Tuh, tau kan sekarang kenapa gue bisa pacaran sampe 10 tahun tanpa bisa selingkuh?! Yang unik lagi dari Mbak T adalah dia sering salah denger. Kalau ada orang telpon ke rumah dan mengaku bernama Doni, maka dia bisa menyampaikan bahwa nama orang itu Ali! Pernah sekali dia bikin nyokap gue sakit kepala karena pesen gue yang berbunyi
'pager Mama aku taruh di laci meja rias' berubah menjadi '
Mbak Dewi naruh traktor di bawah meja kerja Ibu'. Peristiwa ini benar terjadi pada tahun 1996. Mbak T ini yang jadi saksi perjalanan hidup gue dari gadis muda belia cantik nan periang serta pintar, baik hati, penyabar, dan rajin menabung sampai menjadi gadis muda belia seperti tadi yang punya pacar, terus menjadi perempuan seperti deskripsi sebelumnya yang punya karir, terus lagi menjadi perempuan masih berdeskripsi sebelumnya yang menikah dan punya anak. Kalau ada yang mau tulis biografi gue, Mbak T ini jelas harus masuk dalam daftar orang yang diwawancara (
atau malah jangan?!). Walaupun sempat
postpone beberapa lama dari keluarga gue karena mengurus ortunya yang sakit, trus pindah kerja ke rumah tante gue, sekarang ini Mbak T balik lagi kerja untuk nyokap gue. Hebat euy!

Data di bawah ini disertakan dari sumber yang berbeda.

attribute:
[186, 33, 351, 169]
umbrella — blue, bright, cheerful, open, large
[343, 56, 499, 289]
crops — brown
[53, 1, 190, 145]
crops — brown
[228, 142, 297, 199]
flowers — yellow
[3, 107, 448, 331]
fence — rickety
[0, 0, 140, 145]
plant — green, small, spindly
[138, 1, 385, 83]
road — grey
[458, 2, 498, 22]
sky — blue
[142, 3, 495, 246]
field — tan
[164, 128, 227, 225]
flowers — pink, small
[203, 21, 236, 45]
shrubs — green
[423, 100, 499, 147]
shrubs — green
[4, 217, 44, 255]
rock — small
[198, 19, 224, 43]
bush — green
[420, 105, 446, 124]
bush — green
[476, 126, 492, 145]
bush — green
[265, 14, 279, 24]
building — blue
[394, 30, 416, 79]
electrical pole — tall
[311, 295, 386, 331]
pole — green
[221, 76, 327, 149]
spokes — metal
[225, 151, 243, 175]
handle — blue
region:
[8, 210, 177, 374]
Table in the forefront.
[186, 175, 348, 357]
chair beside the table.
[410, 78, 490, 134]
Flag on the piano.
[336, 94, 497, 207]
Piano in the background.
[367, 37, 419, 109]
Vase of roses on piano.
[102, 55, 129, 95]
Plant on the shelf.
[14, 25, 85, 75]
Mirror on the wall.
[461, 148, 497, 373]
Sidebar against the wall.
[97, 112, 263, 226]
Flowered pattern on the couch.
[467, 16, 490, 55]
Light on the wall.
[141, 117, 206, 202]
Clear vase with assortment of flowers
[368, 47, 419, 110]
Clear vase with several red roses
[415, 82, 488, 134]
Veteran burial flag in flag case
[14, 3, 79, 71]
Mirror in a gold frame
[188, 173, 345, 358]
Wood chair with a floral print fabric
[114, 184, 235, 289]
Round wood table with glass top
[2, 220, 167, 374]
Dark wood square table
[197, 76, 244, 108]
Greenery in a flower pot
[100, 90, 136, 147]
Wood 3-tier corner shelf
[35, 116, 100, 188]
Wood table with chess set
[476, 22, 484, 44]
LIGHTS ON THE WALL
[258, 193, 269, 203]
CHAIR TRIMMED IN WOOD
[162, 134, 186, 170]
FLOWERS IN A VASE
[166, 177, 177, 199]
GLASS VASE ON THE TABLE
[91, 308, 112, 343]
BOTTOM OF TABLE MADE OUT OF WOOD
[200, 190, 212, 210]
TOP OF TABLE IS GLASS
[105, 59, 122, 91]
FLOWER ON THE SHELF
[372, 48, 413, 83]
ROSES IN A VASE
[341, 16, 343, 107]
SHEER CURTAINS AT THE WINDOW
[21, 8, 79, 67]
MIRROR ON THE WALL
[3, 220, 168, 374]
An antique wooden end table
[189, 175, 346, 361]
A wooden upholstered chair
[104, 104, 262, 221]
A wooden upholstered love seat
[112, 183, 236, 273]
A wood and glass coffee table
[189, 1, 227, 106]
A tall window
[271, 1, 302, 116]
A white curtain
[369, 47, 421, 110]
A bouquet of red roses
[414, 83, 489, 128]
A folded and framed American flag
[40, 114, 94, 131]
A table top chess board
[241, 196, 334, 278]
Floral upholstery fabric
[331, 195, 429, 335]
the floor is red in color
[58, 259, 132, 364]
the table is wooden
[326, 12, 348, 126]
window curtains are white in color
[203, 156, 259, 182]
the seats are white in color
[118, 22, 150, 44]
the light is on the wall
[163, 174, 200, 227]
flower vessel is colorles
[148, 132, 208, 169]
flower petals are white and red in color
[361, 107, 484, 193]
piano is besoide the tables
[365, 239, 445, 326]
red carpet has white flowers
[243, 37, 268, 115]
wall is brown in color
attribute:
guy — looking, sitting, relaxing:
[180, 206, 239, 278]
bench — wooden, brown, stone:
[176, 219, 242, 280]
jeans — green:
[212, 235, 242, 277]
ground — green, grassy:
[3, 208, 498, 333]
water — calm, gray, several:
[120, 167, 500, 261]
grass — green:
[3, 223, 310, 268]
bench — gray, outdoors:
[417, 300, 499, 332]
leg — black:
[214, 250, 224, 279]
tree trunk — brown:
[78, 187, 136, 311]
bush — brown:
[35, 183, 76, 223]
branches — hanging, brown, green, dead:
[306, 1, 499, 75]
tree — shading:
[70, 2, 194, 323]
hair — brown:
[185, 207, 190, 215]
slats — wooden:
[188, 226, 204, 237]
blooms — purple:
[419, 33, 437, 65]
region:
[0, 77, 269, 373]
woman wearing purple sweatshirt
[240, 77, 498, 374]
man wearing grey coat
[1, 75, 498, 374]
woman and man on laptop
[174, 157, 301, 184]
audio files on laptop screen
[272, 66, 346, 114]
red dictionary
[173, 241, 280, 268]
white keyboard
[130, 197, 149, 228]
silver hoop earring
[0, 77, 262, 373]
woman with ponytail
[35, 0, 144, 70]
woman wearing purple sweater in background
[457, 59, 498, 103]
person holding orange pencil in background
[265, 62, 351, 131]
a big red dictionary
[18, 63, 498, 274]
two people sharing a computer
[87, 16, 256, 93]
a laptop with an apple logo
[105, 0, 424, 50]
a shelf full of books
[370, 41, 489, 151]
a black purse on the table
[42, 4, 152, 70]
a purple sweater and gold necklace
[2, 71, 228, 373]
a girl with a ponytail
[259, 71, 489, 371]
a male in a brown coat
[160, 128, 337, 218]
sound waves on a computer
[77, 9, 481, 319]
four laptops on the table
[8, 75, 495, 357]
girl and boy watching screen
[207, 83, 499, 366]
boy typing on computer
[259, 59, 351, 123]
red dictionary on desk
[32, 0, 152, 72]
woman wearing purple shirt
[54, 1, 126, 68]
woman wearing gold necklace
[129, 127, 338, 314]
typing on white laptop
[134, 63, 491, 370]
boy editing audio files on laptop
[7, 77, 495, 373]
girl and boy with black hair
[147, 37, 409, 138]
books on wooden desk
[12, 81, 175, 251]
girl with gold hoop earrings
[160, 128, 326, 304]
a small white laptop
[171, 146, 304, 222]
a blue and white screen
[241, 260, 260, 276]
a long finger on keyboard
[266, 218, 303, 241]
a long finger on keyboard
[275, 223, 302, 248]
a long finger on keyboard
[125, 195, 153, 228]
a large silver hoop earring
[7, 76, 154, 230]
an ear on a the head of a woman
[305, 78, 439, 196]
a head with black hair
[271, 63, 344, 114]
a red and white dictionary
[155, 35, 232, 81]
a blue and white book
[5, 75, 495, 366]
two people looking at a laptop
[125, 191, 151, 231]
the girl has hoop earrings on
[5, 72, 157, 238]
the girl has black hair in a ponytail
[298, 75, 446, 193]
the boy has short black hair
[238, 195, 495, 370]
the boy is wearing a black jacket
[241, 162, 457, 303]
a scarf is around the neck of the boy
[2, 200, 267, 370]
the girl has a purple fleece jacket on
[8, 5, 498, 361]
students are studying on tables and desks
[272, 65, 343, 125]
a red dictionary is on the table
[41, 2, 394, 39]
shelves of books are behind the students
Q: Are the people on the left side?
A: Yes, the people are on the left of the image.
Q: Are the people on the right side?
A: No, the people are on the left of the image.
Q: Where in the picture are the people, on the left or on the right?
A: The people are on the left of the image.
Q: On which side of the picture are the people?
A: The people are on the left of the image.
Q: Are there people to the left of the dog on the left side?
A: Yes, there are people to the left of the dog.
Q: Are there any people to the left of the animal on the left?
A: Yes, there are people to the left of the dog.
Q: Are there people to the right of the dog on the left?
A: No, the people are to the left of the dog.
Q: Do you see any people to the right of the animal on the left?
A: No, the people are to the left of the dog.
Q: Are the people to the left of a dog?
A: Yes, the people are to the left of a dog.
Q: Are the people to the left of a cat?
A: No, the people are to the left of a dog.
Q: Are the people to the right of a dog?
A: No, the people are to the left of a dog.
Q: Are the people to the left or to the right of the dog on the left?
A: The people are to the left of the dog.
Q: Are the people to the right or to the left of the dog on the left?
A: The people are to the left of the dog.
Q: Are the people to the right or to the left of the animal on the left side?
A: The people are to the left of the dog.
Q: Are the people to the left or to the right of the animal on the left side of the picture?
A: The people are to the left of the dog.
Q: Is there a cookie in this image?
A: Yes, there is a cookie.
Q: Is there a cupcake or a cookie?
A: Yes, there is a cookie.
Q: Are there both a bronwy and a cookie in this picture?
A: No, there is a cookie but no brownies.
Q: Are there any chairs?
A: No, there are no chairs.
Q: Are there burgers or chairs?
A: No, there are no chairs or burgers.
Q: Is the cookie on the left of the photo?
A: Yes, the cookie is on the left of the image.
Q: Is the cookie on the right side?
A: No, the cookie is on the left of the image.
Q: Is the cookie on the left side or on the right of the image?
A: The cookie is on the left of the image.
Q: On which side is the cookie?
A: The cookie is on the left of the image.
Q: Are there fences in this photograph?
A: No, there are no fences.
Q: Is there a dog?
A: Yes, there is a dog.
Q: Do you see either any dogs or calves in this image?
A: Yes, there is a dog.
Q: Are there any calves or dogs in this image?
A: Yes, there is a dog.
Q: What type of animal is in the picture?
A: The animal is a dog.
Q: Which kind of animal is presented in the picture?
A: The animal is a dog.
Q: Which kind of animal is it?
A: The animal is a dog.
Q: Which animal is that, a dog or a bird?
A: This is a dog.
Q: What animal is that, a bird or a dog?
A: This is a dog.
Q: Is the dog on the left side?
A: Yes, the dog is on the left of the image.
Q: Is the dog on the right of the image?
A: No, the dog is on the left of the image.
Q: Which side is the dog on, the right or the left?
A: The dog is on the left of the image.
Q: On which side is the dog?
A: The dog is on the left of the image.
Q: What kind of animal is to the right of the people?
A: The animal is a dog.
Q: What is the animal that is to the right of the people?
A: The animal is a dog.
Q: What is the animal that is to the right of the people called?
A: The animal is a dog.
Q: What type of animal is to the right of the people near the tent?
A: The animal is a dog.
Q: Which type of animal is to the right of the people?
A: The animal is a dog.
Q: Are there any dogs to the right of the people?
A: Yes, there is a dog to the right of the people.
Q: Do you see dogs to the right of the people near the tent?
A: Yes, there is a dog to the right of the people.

Pembantu gue terakhir yang paling-sungguh berkesan buat gue adalah Mbak D. Mbak D ini bener-bener dan satu-satunya pembantu gue, bukan pembantu nyokap, walopun gue tinggal bareng nyokap. Mbak D ini gue pekerjakan untuk mengasuh Hikari, sejak Hikari umur 1 bulan sampai 2.5 tahun, sebelum kita berangkat ke Jepang. Waktu memperkerjakan Mbak D, gue melanggar 'konsep PRT' nyokap bahwa si nyonya rumah harus lebih tua dari asistennya. Mbak D ini setahun lebih tua dari gue, dan dia manggil gue 'Eneng' dan manggil Papap dengan 'Abang'. Mbak D ini super hebat. Masakannya ueenakk, bersih-bersih rumah jagonya, ngasuh anak hebat sekali! Dia juga sayang sekali sama Hikari. Kalau Hikari diomelin gue, dia yang nangis minta ampun. Kalau Hikari sakit, dia nangis lebih kejer dari gue. Kalau Hikari dijahilin temannya di Playgroup, dia yang panas. Waktu Hikari mau gue bawa ke Jepang, dia ngambek sama nyokap gue karena ngebolehin Hikari dibawa gue... Untuuunngg... Hikari masih milih gue daripada dia.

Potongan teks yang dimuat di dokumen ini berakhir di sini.